Express the term in partial fraction

Question

Came across this assignment question to express the term below in partial fraction

$$Y(S)=\frac{3e^{-4s}+1}{(s-3)(s+5)}$$

The proposed solution is to express it in partial fraction

$$Y(S)=\frac{3e^{-4s}+1}{(s-3)(s+5)}=\frac{A}{s-3}+\frac{B}{s-5}$$

by equating $s=3$ and $s=5$, obtained the constant for A and B as

$$A=\frac{3e^{-12}+1}{8}$$ and $$B=-\frac{3e^{20}+1}{8}$$

I don't understand as i don't seem to match the RHS equation as the same as original LHS equation after substitute back the value of A and B. Is this answer correct?

if it is not then it should be done as comparing the coefficient right?

by letting $$A(s+5)+B(s-3)=3e^{-4s}+1+0s$$

so getting A+B=0 and $$5A-3B=3e^{-4s}+1$$

getting A and B as $$A=\frac{3e^{-4s}+1}{8}$$ and $$B=-\frac{3e^{-4s}+1}{8}$$ and the RHS equation will be same as the LHS equation.

Answer 1

The proposed solution is not correct since $A$ and $B$ will not be constants and the denominator of the second fraction should be $s+5$.

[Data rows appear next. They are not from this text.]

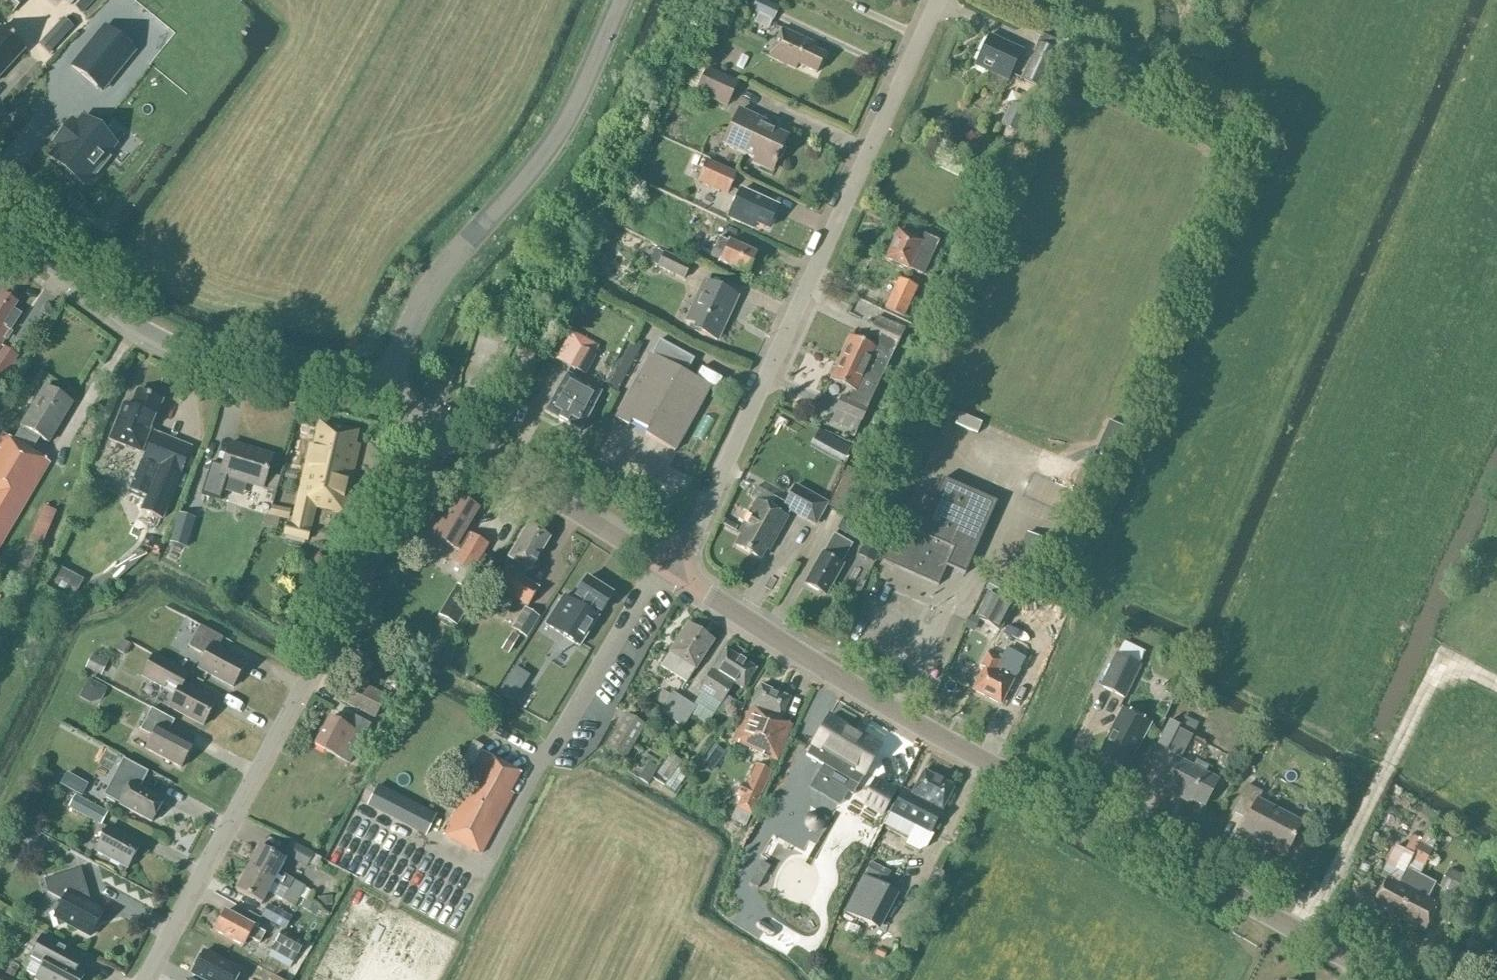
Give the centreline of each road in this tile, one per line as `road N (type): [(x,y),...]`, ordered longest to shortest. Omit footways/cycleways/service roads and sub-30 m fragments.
road 1 (tertiary): [(1384,979),(873,698),(674,572)]
road 2 (unclassified): [(674,572),(937,0)]
road 3 (unclassified): [(147,979),(438,425)]
road 4 (tertiary): [(386,396),(424,302),(566,124),(621,0)]
road 5 (tertiary): [(0,220),(94,298),(181,350),(386,396)]
road 6 (tertiary): [(674,572),(438,425)]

Your solution is correct, indeed we have

$$\frac{3e^{-4s}+1}{(s-3)(s+5)}=\left(3e^{-4s}+1\right)\left(\frac{1}{(s-3)(s+5)}\right)$$ $$=\left(3e^{-4s}+1\right)\left(\frac{1}{8(s-3)}-\frac{1}{8(s+5)}\right)$$

Answer 2

Your second method is correct but the first one is incorrect because you've not considered the $e^{-4s}$ term in it.

It'd have worked good if it were of the form $\dfrac{as+b}{(s-c)(s-d)}$.

Here you need to let,

$$\dfrac{3e^{-4s}+1}{(s-3)(s+5)}=\dfrac{Ae^{-4s}+k}{s-3}+\frac{Be^{-4s}+h}{s-5}$$.

Now letting $s=3 \Rightarrow Ae^{-12}+k = \dfrac{3e^{-12}+1}{8} \Rightarrow A=\dfrac38,k=\dfrac18$

Similarly $s=-5 \Rightarrow Be^{20}+h = \dfrac{3e^{20}+1}{-8} \Rightarrow B=-\dfrac38,h=-\dfrac18$.

So,

$$\dfrac{3e^{-4s}+1}{(s-3)(s+5)}=\dfrac{3e^{-4s}+1}{8(s-3)}-\frac{3e^{-4s}+1}{8(s-5)}$$.

Now this is as expected.